Und in gewisser Hinsicht ist er beinahe zu beneiden, denn er kann sich der glücklichen Illusion hingeben, die Welt werde überwiegend von im Grunde anständigen Menschen regiert.
Der Rest von uns dürfte irgendwann in jüngster Zeit mehr oder weniger abrupt und schmerzhaft dem Reich der Träume entrissen worden sein. Eigentlich sollte ein Christ nicht überrascht sein.
Die Schrift sagt ja, dass Satan der Fürst dieser Welt ist. Dass das Unkraut bis zum Zeitpunkt der Ernte ordentlich gewachsen sein dürfte. Aber vielleicht haben wir uns einschläfern lassen von der Vorstellung eines irdischen Reichs der Humanität, haben vergessen, dass nur einer der wahre Friedensfürst ist.
Man fühlt sich an der Nase herumgeführt
Jetzt haben wir also das Schlamassel. Vermeintliche politische Gegner hängen auf derselben Insel ab für okkult-rituelles Netflix und Chill mit Minderjährigen. Man fühlt sich ordentlich an der Nase herumgeführt und kann nicht umhin zu fragen: Habe ich überhaupt irgendeinen Einfluss? Oder wird lange vor einer Wahl ausgemacht, wer den Spaß gewinnen soll? Ein erster Impuls ist, sich ausgeliefert und hilflos zu fühlen. Ein weltlicher Impuls.
Denn selbstverständlich sind wir nicht ausgeliefert. Es gibt jemanden, der alle korrupten Politiker und sogar deren sehr viel intelligentere und durchtriebenere dämonische „Hintermänner“ mit Leichtigkeit in die Tasche stecken kann – und es eines Tages auch wird. Alles, was geschieht, wird von Gott zumindest zugelassen. Und nichts, was im Plan Gottes liegt, sollte uns Angst einflößen.

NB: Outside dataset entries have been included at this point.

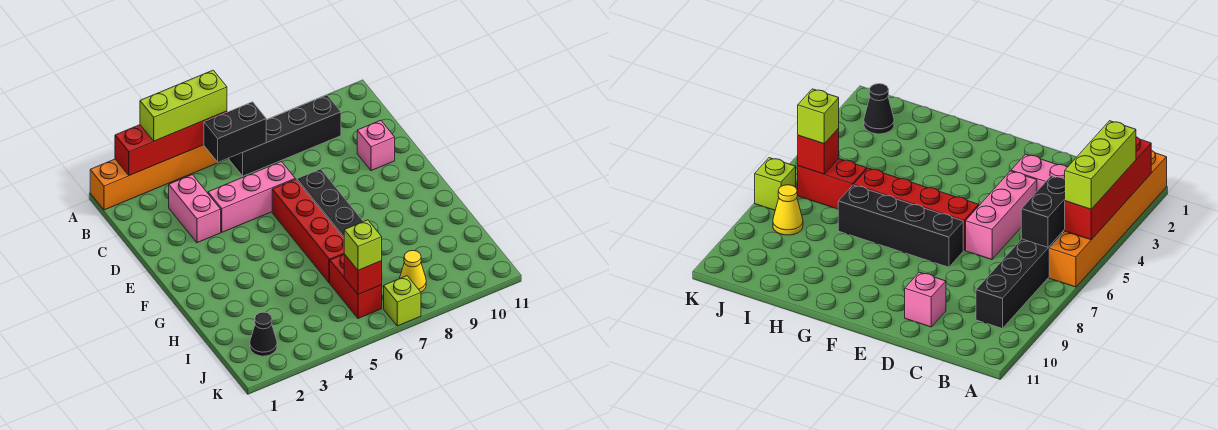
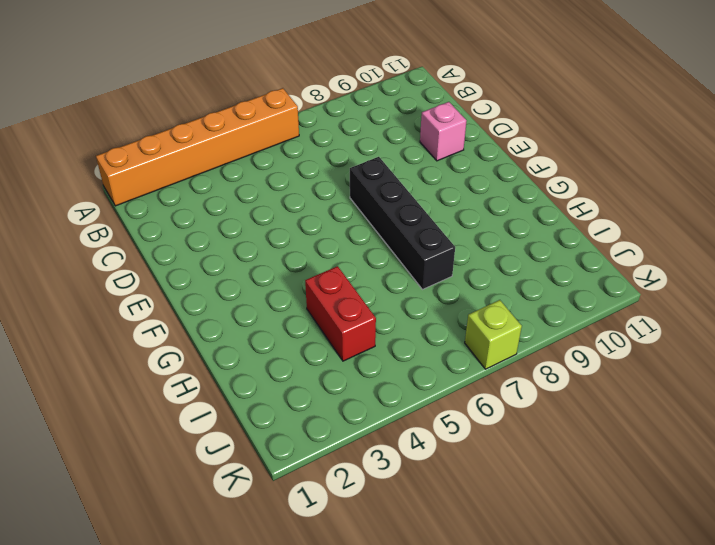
red 1x2 brick [305,266,376,361] -> red 1x2 brick moved to [330,254,382,318]
none -> black 1x4 brick [229,95,341,176]
none -> pink 1x2 brick [169,175,221,243]
none -> pink 1x3 brick [208,162,295,232]

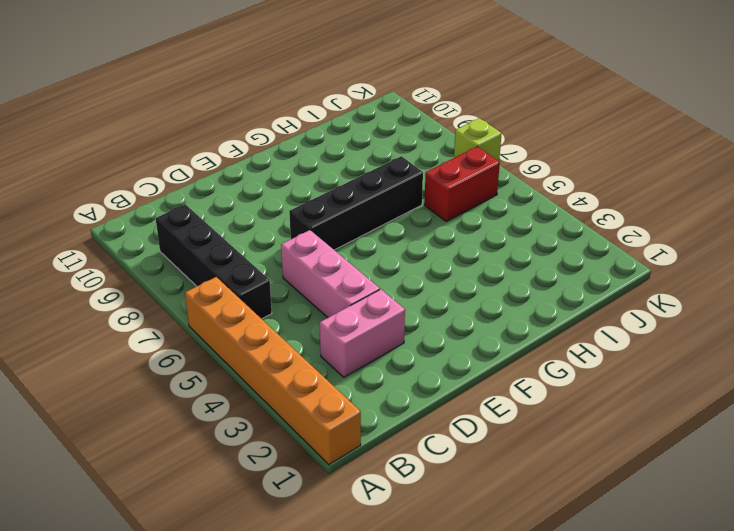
none -> pink 1x1 brick [357,120,395,171]
none -> red 1x4 brick [272,179,344,283]
none -> black 1x1 cone [250,312,277,356]

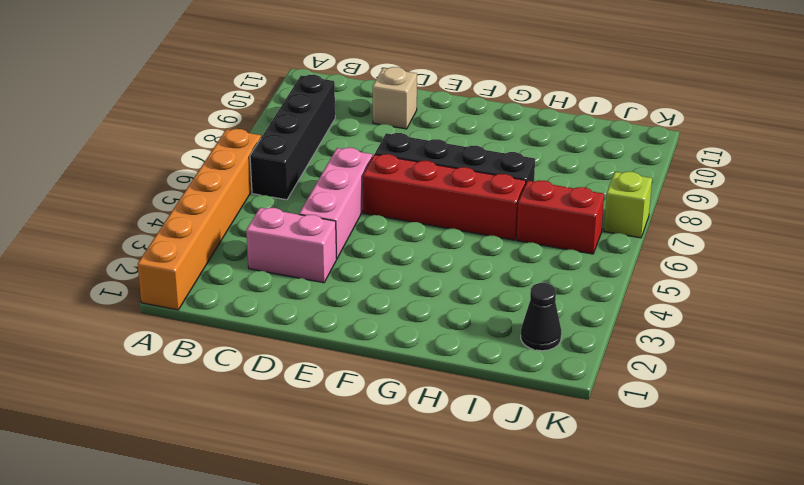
tan 1x1 brick [373,67,417,129] -> pink 1x1 brick [357,120,395,171]
none -> yellow 1x1 cone [400,250,426,292]
none -> red 1x4 brick [115,111,227,176]
none -> black 1x2 brick [204,102,266,162]

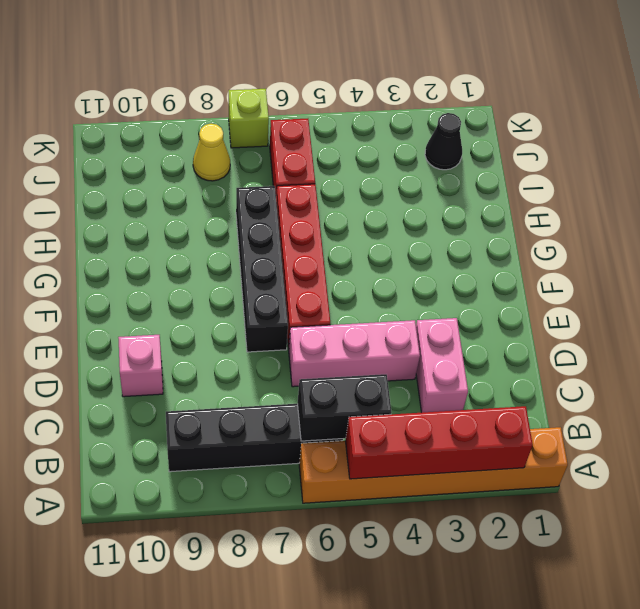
none -> red 1x1 brick [344,254,382,294]
none -> lime 1x3 brick [140,70,227,141]
none -> lime 1x1 brick [344,220,382,270]

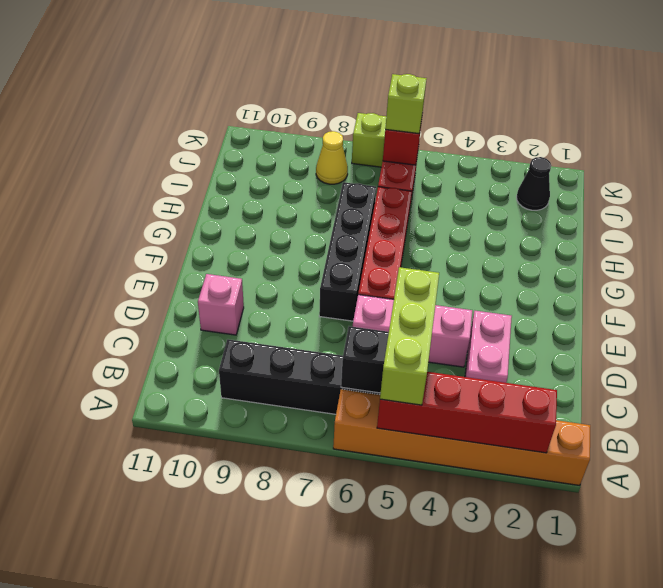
lime 1x3 brick [380,267,439,405] -> lime 1x3 brick turned to [140,70,227,141]

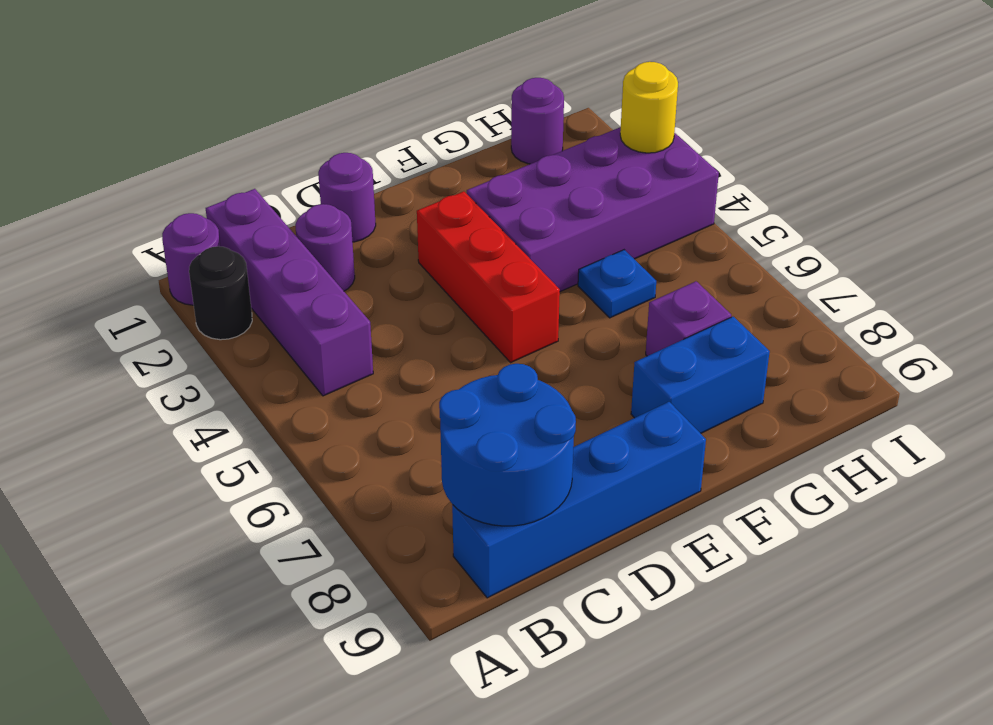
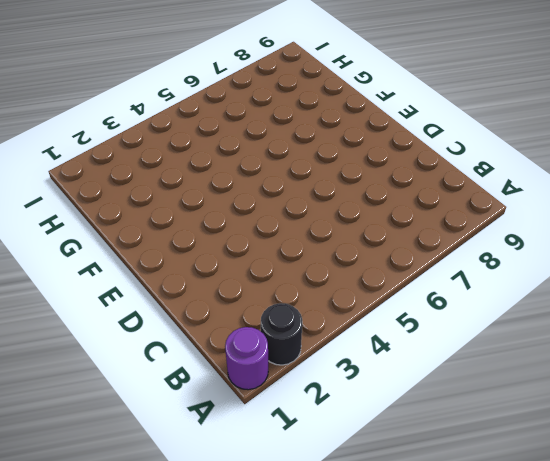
none -> purple 1x4 brick [206,189,373,396]
none -> blue 1x4 brick [452,402,706,598]
none -> purple 1x1 round brick [295,204,355,291]

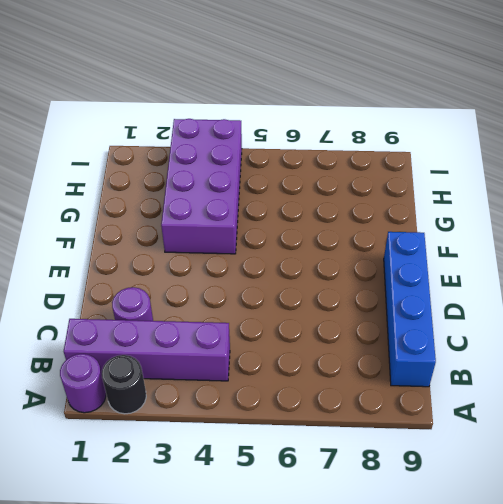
none -> purple 1x1 round brick [318,153,376,242]
none -> red 1x3 brick [417,191,560,363]
none -> blue 1x2 brick [631,317,770,433]

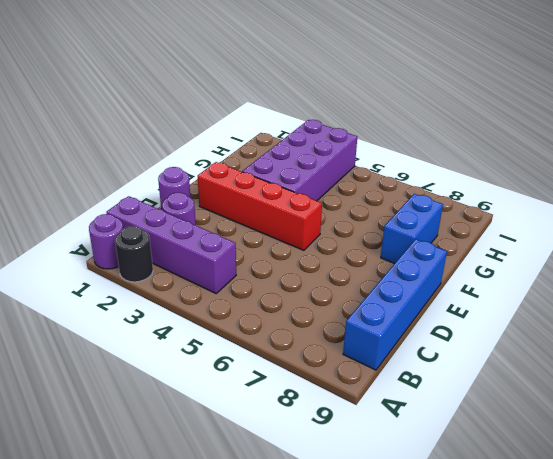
red 1x4 brick [198,162,322,250] -> red 1x3 brick [417,191,560,363]
none -> blue 1x1 plate [578,250,656,318]
none -> purple 1x1 brick [646,281,731,356]
none -> purple 1x1 round brick [511,78,564,164]

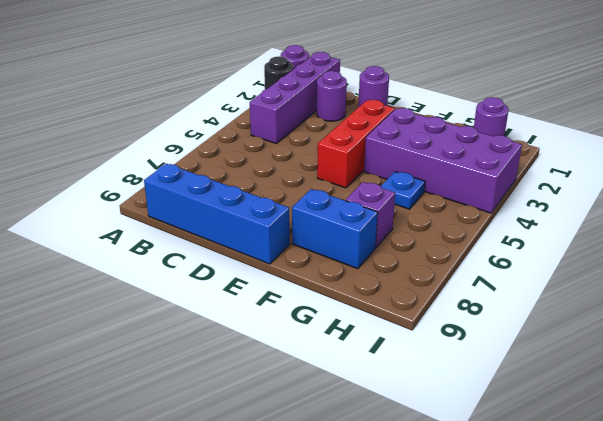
none -> blue 2x2 round brick [439,364,576,526]
none -> yellow 1x1 round brick [620,62,678,153]

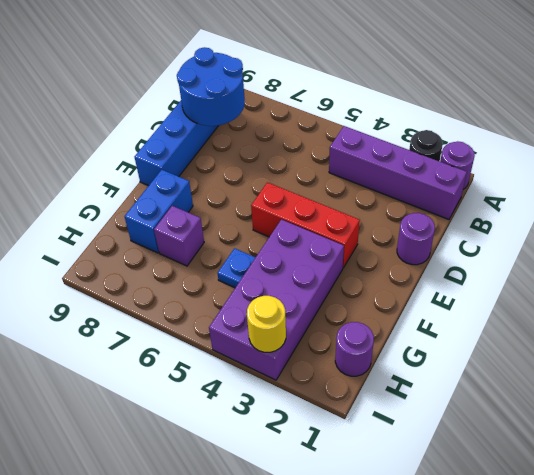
none -> purple 1x1 round brick [295,204,355,291]

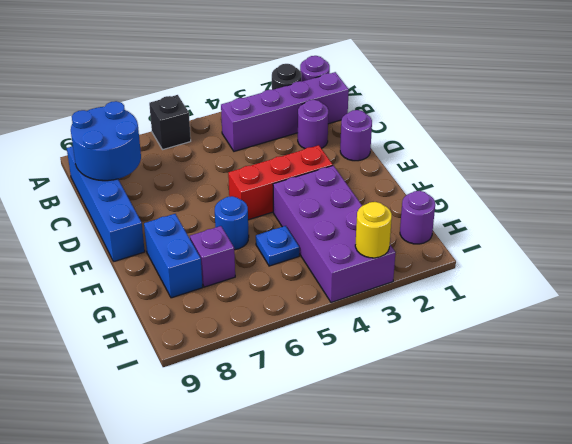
black 1x1 brick [149,95,191,150] -> none
blue 1x1 round brick [215,196,249,250] -> none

Ich kann nur spekulieren, mit welchen Hintergedanken die jetzt bekannt gemachten Bruchstücke der Epstein-Files veröffentlicht wurden. Aber ich weiß, dass für uns alle eine Chance darin liegt: Üben wir uns in Gottvertrauen. Das mag durchaus einer der Gründe sein, warum der Herr uns all dies zumutet. Wem vertrauen wir wirklich? Der Politik? Oder Gott? Wo sind wir zu Hause? In der Welt? Oder in der civitas Dei?
Gottvertrauen ist die beste Form des politischen Widerstands
Mit Gottvertrauen auf politische Krisen zu reagieren, ist zugleich die beste Form des Widerstandes gegen weltliche Korruption. „Wir haben nicht zu kämpfen wider Fleisch und Blut, sondern wider die Oberherrschaften und Mächte, wider die Beherrscher der Welt in dieser Finsternis, wider die Geister der Bosheit in der Luft.“ (Eph 6, 12) Was ist der beste Widerstand gegen eine sündige Welt?
Heilig zu werden. Was kann uns dann noch jemand antun? „Ihr werdet […] überliefert werden, und sie werden einige von euch töten. Ihr werdet von allen gehasst sein um meines Namens willen; aber kein Haar von eurem Haupte soll verloren gehen.
Der Schaden der Sünde
In eurer Geduld werdet ihr eure Seelen besitzen.“ Das Einzige, was dem Menschen auf Dauer wirklich schaden kann, ist die Sünde. Doch die Sünde ist ja das Einzige, was uns niemand von außen antun kann. Fürchten wir uns also nicht. Ohne unser Einverständnis kann uns niemand schaden. Ohne unser Einverständnis kann uns auch niemand unseren einzigen wirklich wertvollen Besitz wegnehmen: die Gnade Gottes.
Ausgeliefert? Hilflos? Von wegen. „Der Herr ist mein Helfer; ich will mich nicht fürchten, was mir auch tun mag der Mensch.“ (Ps 117, 6) Und „wenn Gott für uns ist, wer ist wider uns?“ (Röm 8, 31)
Darum: Vertrauen wir auf Gott und lassen wir uns von den Feinden Gottes nicht erschrecken. „Der im Himmel wohnet, lachet ihrer, und der Herr spottet ihrer.“ (Ps 2, 4) Viva Christo Rey!
Die Autorin ist 22 Jahre alt, studiert katholische Theologie und lebt in München.